Ho was the founder and chairman of SJM Holdings, which owns 20 hotels and casinos in Macau. the company is valued at around $6 billion according to various estimates. He also controlled Shun Tak Holdings Inc., which operates non-gambling related businesses including tourism, shipping, entertainment, real estate, and banking.
In 1962, Ho and a group of investors won the exclusive right to run all of Macau’s gambling operations until 2001.
Ho had business interests that spanned all across the region and the world, including the Philippines. In the mid-1970s to early 1980s, he operated casinos in Manila but later pulled out after disagreements with associates of the late dictator Ferdinand Marcos.
In the late 1990s, he renewed his investments in the Philippines through BW Resources Corp. after an invitation by local businessman Dante Tan. He became chairman of the tourism and gaming company that operated a national online bingo franchis. The company later became the subject of a stock price manipulation scandal.
Ho also owned the Jumbo Palace Floating Restaurant in Manila Bay.
He faced severe criticism in the Philippines, particularly by the Catholic Church, for his alleged involvement with the Chinese crime syndicates.

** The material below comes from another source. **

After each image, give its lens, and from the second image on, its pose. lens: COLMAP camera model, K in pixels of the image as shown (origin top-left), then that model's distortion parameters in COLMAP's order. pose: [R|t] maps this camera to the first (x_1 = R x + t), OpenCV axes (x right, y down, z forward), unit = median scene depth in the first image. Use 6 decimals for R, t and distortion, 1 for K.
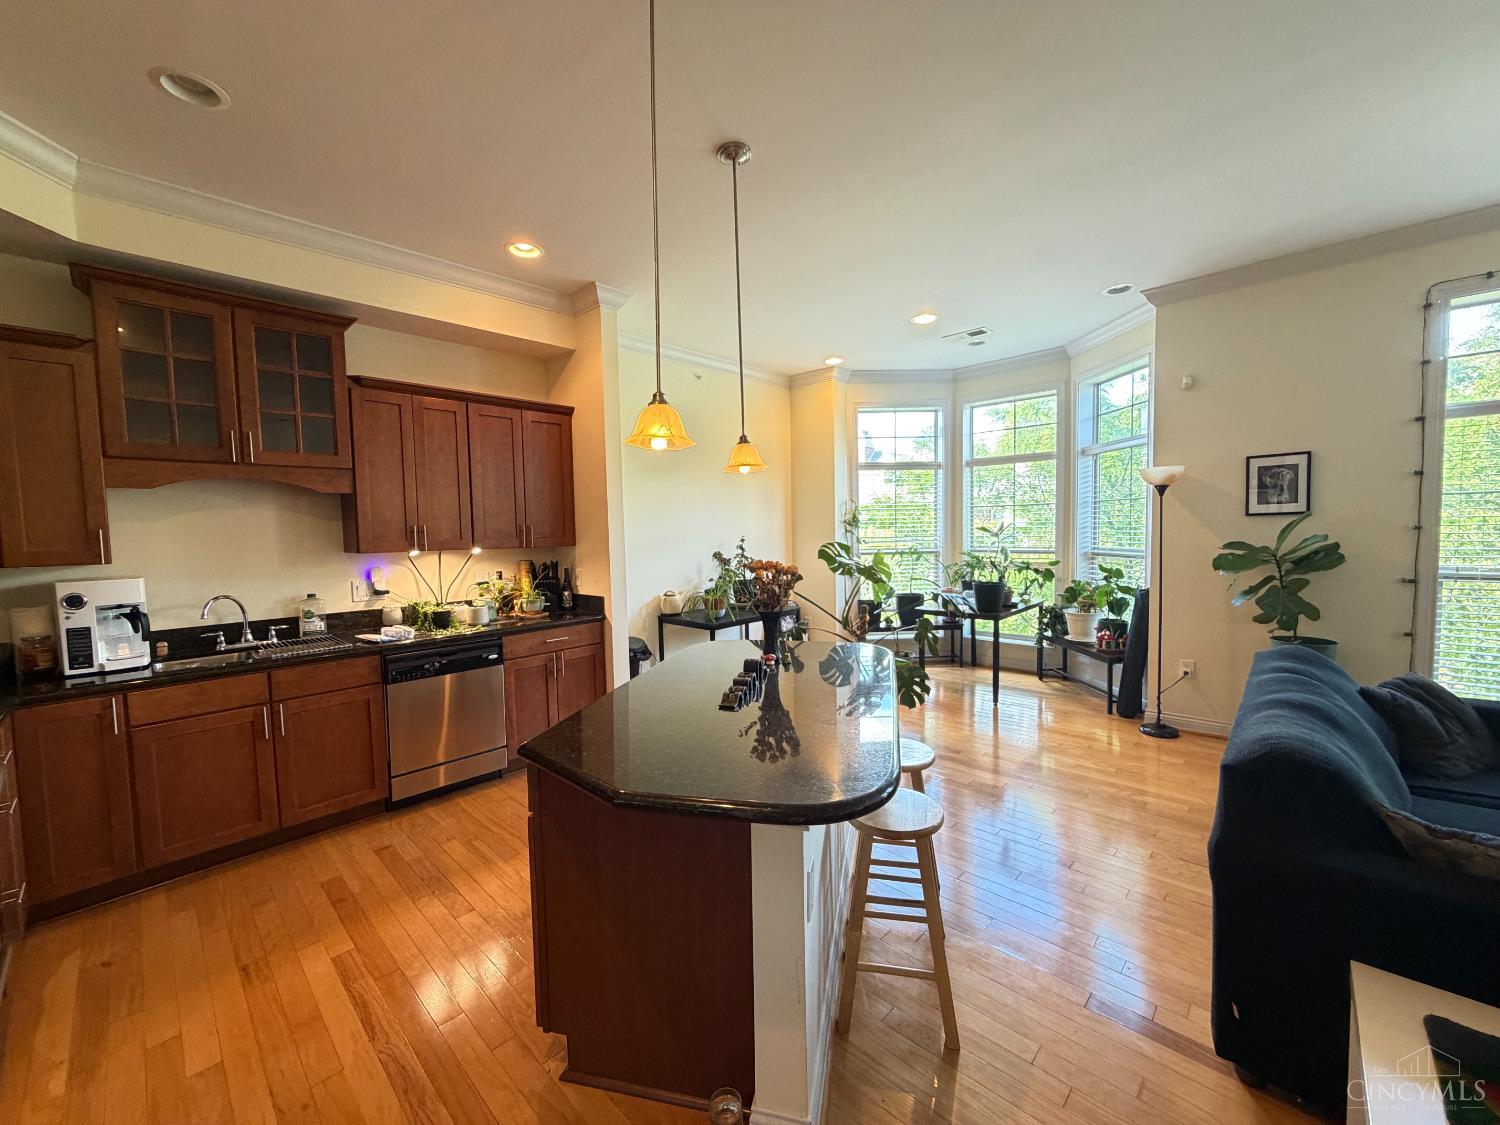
lens RADIAL K [[595.5, 0, 745.7], [0, 595.5, 564.9], [0, 0, 1]] dist [-0.002421, -0.000277]
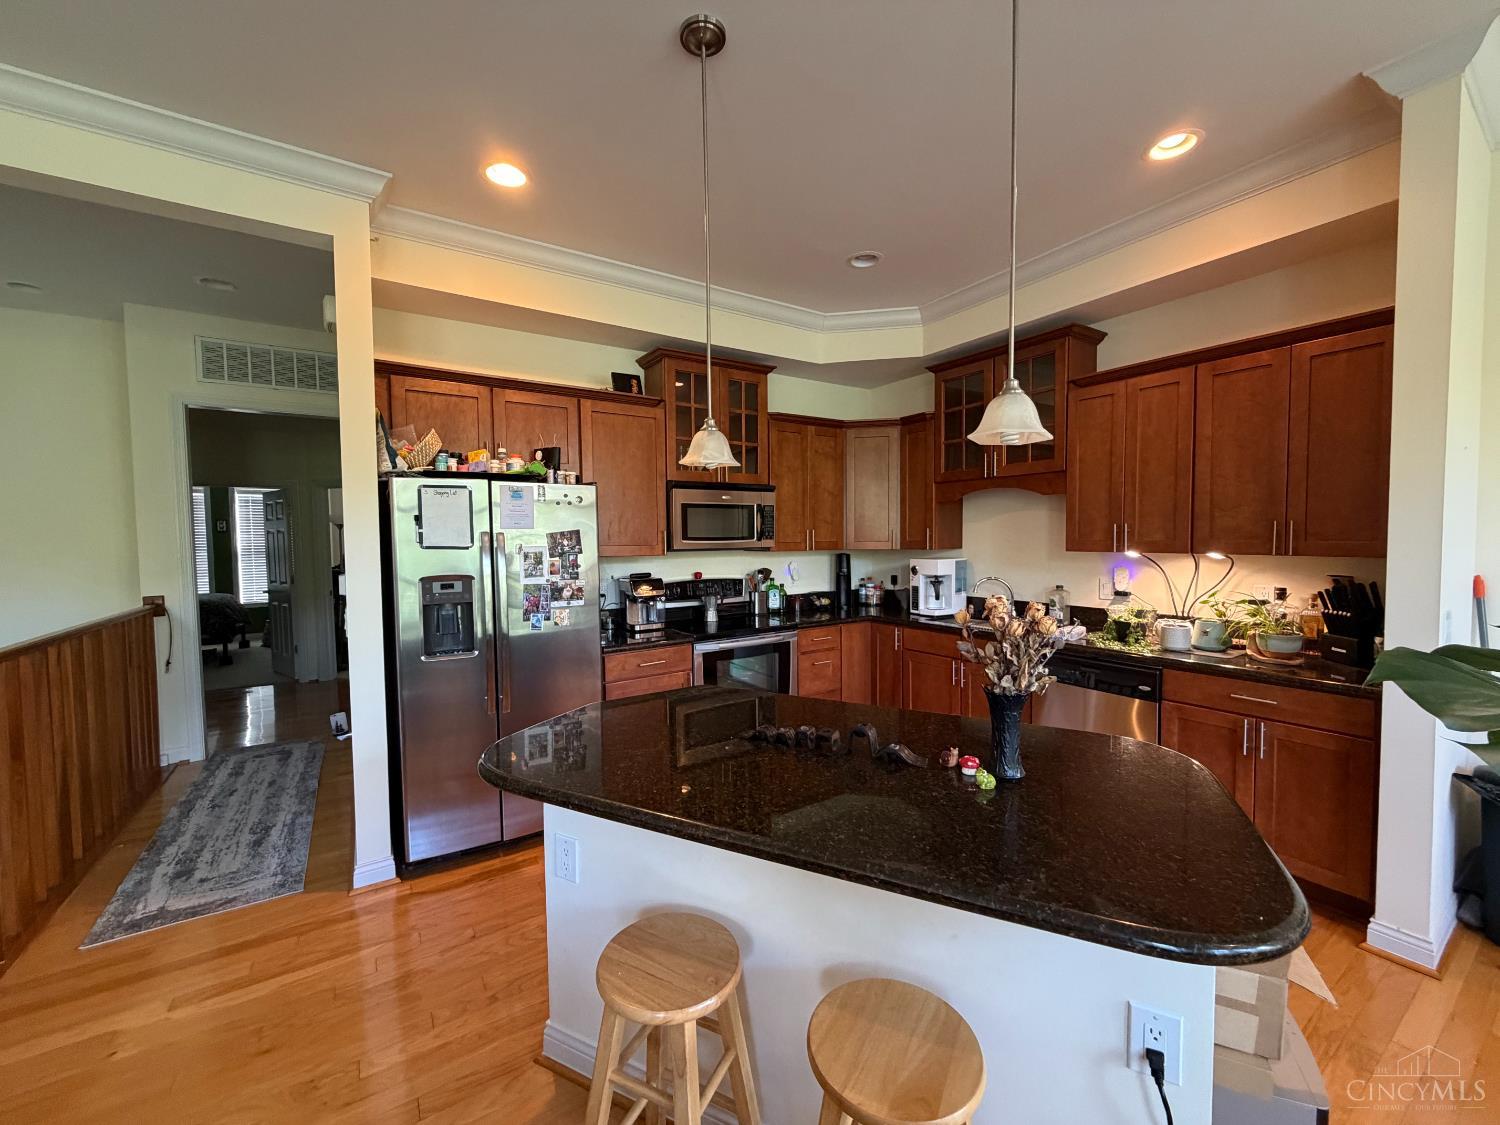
lens RADIAL K [[595.5, 0, 745.7], [0, 595.5, 564.9], [0, 0, 1]] dist [-0.002421, -0.000277]
pose [[-0.220529, 0.072721, -0.972666, 0.454923], [-0.039961, 0.995706, 0.083504, -0.055567], [0.974561, 0.057284, -0.216676, 0.631168]]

Ho fathered 17 children by four different women, 15 of whom are still surviving. Eldest daughter Pansy Ho Chiu-king, who owns MGM Macau, and Lawrence Ho, who owns City of Dreams, are the most high-profile of his children. His other daughter Daisy, the second daughter of Ho’s second wife, was appointed to the Chinese People’s Political Consultative Conference (CPPCC) in 2008.
Ho stepped down as chairman of SJM in 2018.